Mein Leben auf zwei Ebenen

 

Ich lebe in zwei Welten. Tagsüber das, was man gemeinhin Realität nennt, nachts, oder dann, wenn ich mich schlafen lege, beginnt das Traumleben, das fantastische. In diesem Paralleluniversum gibt es fast keine Grenzen. Tote erscheinen in aller Lebendigkeit und zeigen sich mir mal jung, mal älter. Ich verliere meinen Geldbeutel, habe aber am nächsten Tag gleich wieder einen. 
Dinge sind da, wenn ich sie brauche, und weg, wenn ich sie nicht brauche. Ich schwebe zu Orten hin, sehe alles in den schönsten Farben, kann essen, was ich will und bin zu akrobatischen Sprüngen fähig. 
Gewiss, es gibt auch Verfolgungsjagden, bei denen mir der Angstschweiss aus den Poren rinnt, lebensgefährlich scheint es, aber in dieser Traumwelt bin ich letztlich doch immer unsterblich. Egal wie groß das Ungeheuer, das mich verschlingen will ist, es ist nichts, was mich umbringt. 
Vom Balkon lächelte mir letzte Nacht winkend Ingeborg Bachmann zu und fragte, wann ich nach Klagenfurt komme um die drei Wege zum See zu gehen. 
Und neulich stand Rosel Zech mit einem Karton Büchern vor meiner Haustür und meinte, die seien alle aus ihrem Nachlass und gut bei mir aufgehoben. 
Ich schwebte mit Hildegard von Bingen mehrere Meter über dem Boden, nachdem ich tagsüber erfahren hatte, dass sie in diesem Jahr heilig gesprochen werden soll. Hoch in der Luft strampelten wir mit den Beinen und wenn jemand nach oben sah, hoben wir den Rock und zeigten unsere schwarzen Leggings. 
Im Traumland stoße ich auch auf Grenzen. Manchmal halte ich Vorträge, bei denen niemand zuhört. Ich versuche zu telefonieren und kann die Zahlen nicht eintippen. Mein Mund ist voll Kaugummi, den ich nicht mehr herausbekomme.

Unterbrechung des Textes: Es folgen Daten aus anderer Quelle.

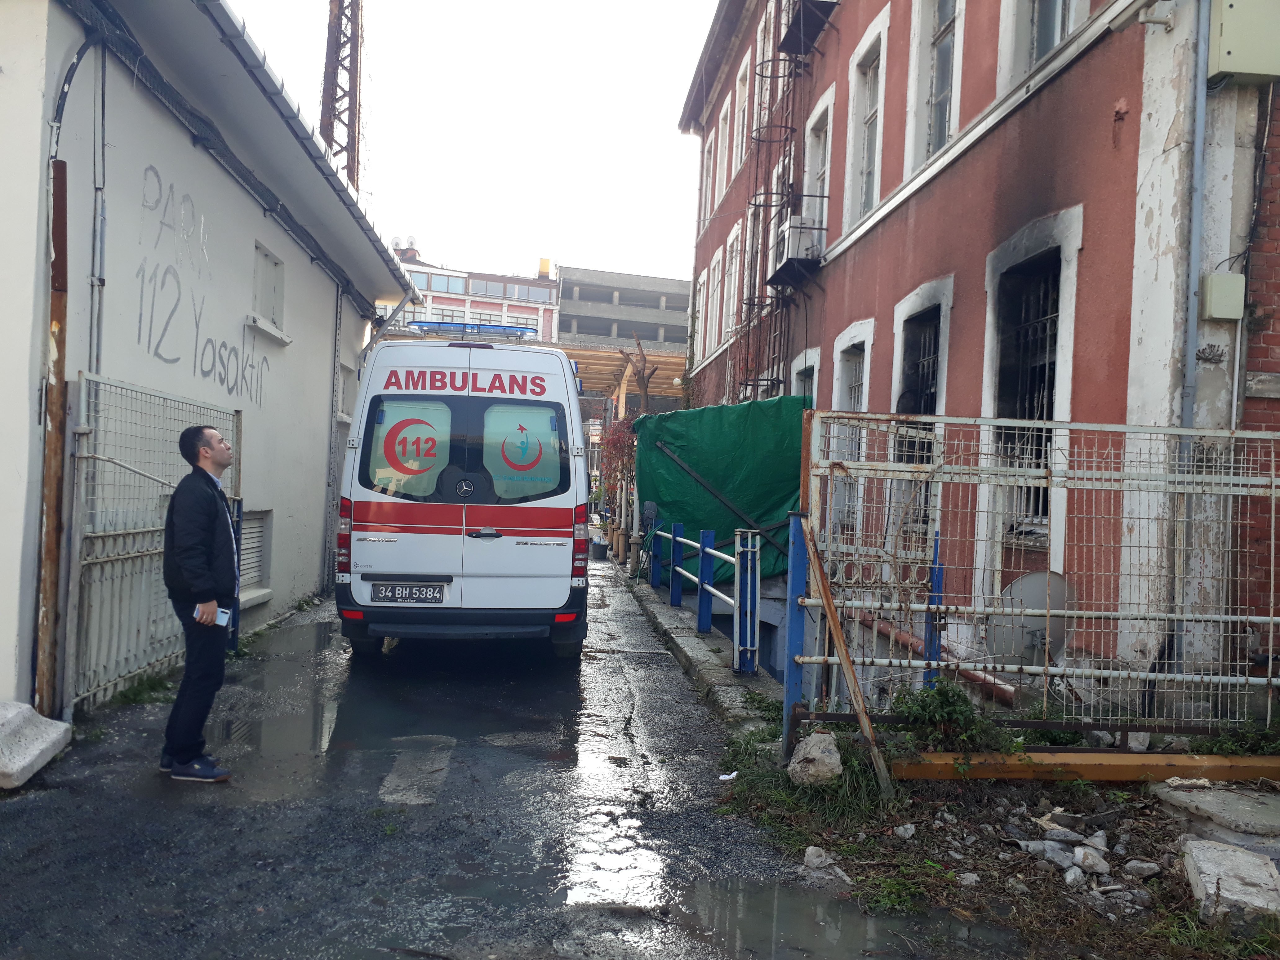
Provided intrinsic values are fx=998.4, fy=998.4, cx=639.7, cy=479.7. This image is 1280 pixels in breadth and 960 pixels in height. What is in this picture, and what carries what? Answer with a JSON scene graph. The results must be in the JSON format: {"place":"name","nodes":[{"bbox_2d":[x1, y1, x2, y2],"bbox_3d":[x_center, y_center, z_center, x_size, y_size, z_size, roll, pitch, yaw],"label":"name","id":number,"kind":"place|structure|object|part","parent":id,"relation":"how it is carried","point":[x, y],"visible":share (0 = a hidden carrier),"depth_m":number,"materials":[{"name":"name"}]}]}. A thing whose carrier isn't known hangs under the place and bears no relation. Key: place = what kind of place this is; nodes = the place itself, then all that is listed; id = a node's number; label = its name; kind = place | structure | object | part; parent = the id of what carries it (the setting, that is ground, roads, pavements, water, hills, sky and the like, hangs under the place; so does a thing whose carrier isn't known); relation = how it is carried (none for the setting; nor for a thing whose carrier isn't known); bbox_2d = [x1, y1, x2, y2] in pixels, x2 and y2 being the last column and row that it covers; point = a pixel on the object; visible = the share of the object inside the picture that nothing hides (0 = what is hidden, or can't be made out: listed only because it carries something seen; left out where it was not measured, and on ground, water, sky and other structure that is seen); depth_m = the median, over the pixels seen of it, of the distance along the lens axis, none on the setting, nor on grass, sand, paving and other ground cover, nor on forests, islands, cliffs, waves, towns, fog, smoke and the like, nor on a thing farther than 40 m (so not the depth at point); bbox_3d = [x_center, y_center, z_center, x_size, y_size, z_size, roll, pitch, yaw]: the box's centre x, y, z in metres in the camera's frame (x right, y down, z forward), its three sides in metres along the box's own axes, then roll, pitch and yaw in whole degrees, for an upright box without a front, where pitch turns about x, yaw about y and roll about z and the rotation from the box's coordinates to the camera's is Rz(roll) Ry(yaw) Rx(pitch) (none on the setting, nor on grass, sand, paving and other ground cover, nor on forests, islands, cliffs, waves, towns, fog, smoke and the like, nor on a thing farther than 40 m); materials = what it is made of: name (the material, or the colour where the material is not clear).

Aber egal wie unangenehm die Situation ist, ich weiss: Im nächsten Traum wird alles anders! Dann verreise ich vielleicht, immer meinen dreijährigen Bruder dabei, der mit mir alle Abenteuer besteht. Letztens waren wir an der Algarve. Es war sehr einfach, dahin zu kommen. Man sagte uns auf dem Flughafen, wir sollten nur auf eine höhere Ebene gehen - und schon waren wir da! 

In meiner Ausbildungszeit sagte meine Schauspiellehrerin nach einer Unterrichtsstunde sehr oft: "Und jetzt gehst du nach Hause und schläfst drüber." Sie wusste, dass ich gern im Schlaf "arbeite". Dort im Traumland bekomme ich die besten Ideen. Ich kann mich mit den Dichtern und Denkern aus grauen Vorzeiten persönlich beraten. Einmal habe ich sogar eine Oper gesungen, die Carmen, genauso, wie sie von Bizet gedacht war! Natürlich ist es manchmal ernüchternd, aufzuwachen und kein Ton kommt aus meiner trockenen Kehle. Und auch mit viel Anlauf hebe ich nicht zum Fliegen ab... 
Aber beim nächsten Singen, traue ich mir mehr zu! Beim Tanzen erinnere ich mich an meine Flugkraft, und wenn ich an meinen Fähigkeiten zweifle, wenn es nur Hürden zu geben scheint, dann denke ich an diese feinstoffliche Welt, wo alles gleichzeitig geschieht, Fähigkeiten und Unfähigkeiten sich die Hand reichen, um sich urplötzlich aufzulösen in ein Nichts und ein Alles.